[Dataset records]
.....

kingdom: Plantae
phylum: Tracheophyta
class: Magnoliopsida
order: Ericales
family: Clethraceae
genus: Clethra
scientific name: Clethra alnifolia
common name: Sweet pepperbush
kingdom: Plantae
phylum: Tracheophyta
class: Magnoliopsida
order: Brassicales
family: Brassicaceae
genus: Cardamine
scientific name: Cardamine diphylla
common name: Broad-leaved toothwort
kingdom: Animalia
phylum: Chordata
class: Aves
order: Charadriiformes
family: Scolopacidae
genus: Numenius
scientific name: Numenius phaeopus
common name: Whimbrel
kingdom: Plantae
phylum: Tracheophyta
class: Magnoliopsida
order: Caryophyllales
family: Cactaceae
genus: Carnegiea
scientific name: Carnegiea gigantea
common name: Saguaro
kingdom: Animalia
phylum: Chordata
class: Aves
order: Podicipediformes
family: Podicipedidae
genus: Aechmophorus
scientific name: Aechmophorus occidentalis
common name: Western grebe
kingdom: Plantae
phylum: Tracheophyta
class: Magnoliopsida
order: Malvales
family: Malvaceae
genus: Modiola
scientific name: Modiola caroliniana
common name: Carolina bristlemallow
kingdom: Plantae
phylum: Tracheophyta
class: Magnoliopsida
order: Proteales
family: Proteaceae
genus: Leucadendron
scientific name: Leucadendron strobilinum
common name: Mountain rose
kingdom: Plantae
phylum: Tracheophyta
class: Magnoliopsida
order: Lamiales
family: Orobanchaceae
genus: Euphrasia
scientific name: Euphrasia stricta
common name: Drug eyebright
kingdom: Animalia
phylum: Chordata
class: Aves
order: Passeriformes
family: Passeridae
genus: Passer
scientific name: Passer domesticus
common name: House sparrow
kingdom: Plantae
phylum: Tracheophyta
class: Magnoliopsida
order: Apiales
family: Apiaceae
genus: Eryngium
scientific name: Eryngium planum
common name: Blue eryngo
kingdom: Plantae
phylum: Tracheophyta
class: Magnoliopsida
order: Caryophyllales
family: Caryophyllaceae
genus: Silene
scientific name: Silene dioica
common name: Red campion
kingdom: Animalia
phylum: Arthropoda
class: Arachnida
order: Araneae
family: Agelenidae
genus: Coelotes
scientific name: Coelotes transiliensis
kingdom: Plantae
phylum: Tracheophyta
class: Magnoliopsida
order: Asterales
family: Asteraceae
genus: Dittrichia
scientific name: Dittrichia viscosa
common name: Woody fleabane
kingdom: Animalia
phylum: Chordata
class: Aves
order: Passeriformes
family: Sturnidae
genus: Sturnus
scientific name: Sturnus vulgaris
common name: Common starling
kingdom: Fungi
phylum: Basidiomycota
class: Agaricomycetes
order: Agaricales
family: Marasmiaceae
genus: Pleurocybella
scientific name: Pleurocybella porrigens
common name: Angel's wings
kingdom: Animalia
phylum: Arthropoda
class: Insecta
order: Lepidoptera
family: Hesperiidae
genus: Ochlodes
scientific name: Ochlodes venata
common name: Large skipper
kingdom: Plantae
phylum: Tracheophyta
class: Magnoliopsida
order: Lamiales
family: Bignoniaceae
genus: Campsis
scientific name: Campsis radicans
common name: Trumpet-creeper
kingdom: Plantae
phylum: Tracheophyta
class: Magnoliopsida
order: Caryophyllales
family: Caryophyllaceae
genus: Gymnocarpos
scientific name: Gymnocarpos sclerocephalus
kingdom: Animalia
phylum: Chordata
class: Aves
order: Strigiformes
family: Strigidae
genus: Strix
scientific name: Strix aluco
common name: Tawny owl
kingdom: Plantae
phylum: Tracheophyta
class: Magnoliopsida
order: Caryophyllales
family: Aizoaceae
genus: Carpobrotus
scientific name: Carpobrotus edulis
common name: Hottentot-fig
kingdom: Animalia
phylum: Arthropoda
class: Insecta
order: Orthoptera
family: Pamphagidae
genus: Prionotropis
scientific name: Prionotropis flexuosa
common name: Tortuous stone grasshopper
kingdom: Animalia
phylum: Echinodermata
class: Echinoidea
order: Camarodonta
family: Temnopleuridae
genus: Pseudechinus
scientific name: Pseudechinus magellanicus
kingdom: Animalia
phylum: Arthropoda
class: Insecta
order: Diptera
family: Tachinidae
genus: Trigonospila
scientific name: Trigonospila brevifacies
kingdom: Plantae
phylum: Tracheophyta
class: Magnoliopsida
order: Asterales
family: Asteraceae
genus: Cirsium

.....

◆ Set task ◆
Print every line of the data above verbatim, from the first line to the last.

◆ Output below ◆
kingdom: Plantae
phylum: Tracheophyta
class: Magnoliopsida
order: Ericales
family: Clethraceae
genus: Clethra
scientific name: Clethra alnifolia
common name: Sweet pepperbush
kingdom: Plantae
phylum: Tracheophyta
class: Magnoliopsida
order: Brassicales
family: Brassicaceae
genus: Cardamine
scientific name: Cardamine diphylla
common name: Broad-leaved toothwort
kingdom: Animalia
phylum: Chordata
class: Aves
order: Charadriiformes
family: Scolopacidae
genus: Numenius
scientific name: Numenius phaeopus
common name: Whimbrel
kingdom: Plantae
phylum: Tracheophyta
class: Magnoliopsida
order: Caryophyllales
family: Cactaceae
genus: Carnegiea
scientific name: Carnegiea gigantea
common name: Saguaro
kingdom: Animalia
phylum: Chordata
class: Aves
order: Podicipediformes
family: Podicipedidae
genus: Aechmophorus
scientific name: Aechmophorus occidentalis
common name: Western grebe
kingdom: Plantae
phylum: Tracheophyta
class: Magnoliopsida
order: Malvales
family: Malvaceae
genus: Modiola
scientific name: Modiola caroliniana
common name: Carolina bristlemallow
kingdom: Plantae
phylum: Tracheophyta
class: Magnoliopsida
order: Proteales
family: Proteaceae
genus: Leucadendron
scientific name: Leucadendron strobilinum
common name: Mountain rose
kingdom: Plantae
phylum: Tracheophyta
class: Magnoliopsida
order: Lamiales
family: Orobanchaceae
genus: Euphrasia
scientific name: Euphrasia stricta
common name: Drug eyebright
kingdom: Animalia
phylum: Chordata
class: Aves
order: Passeriformes
family: Passeridae
genus: Passer
scientific name: Passer domesticus
common name: House sparrow
kingdom: Plantae
phylum: Tracheophyta
class: Magnoliopsida
order: Apiales
family: Apiaceae
genus: Eryngium
scientific name: Eryngium planum
common name: Blue eryngo
kingdom: Plantae
phylum: Tracheophyta
class: Magnoliopsida
order: Caryophyllales
family: Caryophyllaceae
genus: Silene
scientific name: Silene dioica
common name: Red campion
kingdom: Animalia
phylum: Arthropoda
class: Arachnida
order: Araneae
family: Agelenidae
genus: Coelotes
scientific name: Coelotes transiliensis
kingdom: Plantae
phylum: Tracheophyta
class: Magnoliopsida
order: Asterales
family: Asteraceae
genus: Dittrichia
scientific name: Dittrichia viscosa
common name: Woody fleabane
kingdom: Animalia
phylum: Chordata
class: Aves
order: Passeriformes
family: Sturnidae
genus: Sturnus
scientific name: Sturnus vulgaris
common name: Common starling
kingdom: Fungi
phylum: Basidiomycota
class: Agaricomycetes
order: Agaricales
family: Marasmiaceae
genus: Pleurocybella
scientific name: Pleurocybella porrigens
common name: Angel's wings
kingdom: Animalia
phylum: Arthropoda
class: Insecta
order: Lepidoptera
family: Hesperiidae
genus: Ochlodes
scientific name: Ochlodes venata
common name: Large skipper
kingdom: Plantae
phylum: Tracheophyta
class: Magnoliopsida
order: Lamiales
family: Bignoniaceae
genus: Campsis
scientific name: Campsis radicans
common name: Trumpet-creeper
kingdom: Plantae
phylum: Tracheophyta
class: Magnoliopsida
order: Caryophyllales
family: Caryophyllaceae
genus: Gymnocarpos
scientific name: Gymnocarpos sclerocephalus
kingdom: Animalia
phylum: Chordata
class: Aves
order: Strigiformes
family: Strigidae
genus: Strix
scientific name: Strix aluco
common name: Tawny owl
kingdom: Plantae
phylum: Tracheophyta
class: Magnoliopsida
order: Caryophyllales
family: Aizoaceae
genus: Carpobrotus
scientific name: Carpobrotus edulis
common name: Hottentot-fig
kingdom: Animalia
phylum: Arthropoda
class: Insecta
order: Orthoptera
family: Pamphagidae
genus: Prionotropis
scientific name: Prionotropis flexuosa
common name: Tortuous stone grasshopper
kingdom: Animalia
phylum: Echinodermata
class: Echinoidea
order: Camarodonta
family: Temnopleuridae
genus: Pseudechinus
scientific name: Pseudechinus magellanicus
kingdom: Animalia
phylum: Arthropoda
class: Insecta
order: Diptera
family: Tachinidae
genus: Trigonospila
scientific name: Trigonospila brevifacies
kingdom: Plantae
phylum: Tracheophyta
class: Magnoliopsida
order: Asterales
family: Asteraceae
genus: Cirsium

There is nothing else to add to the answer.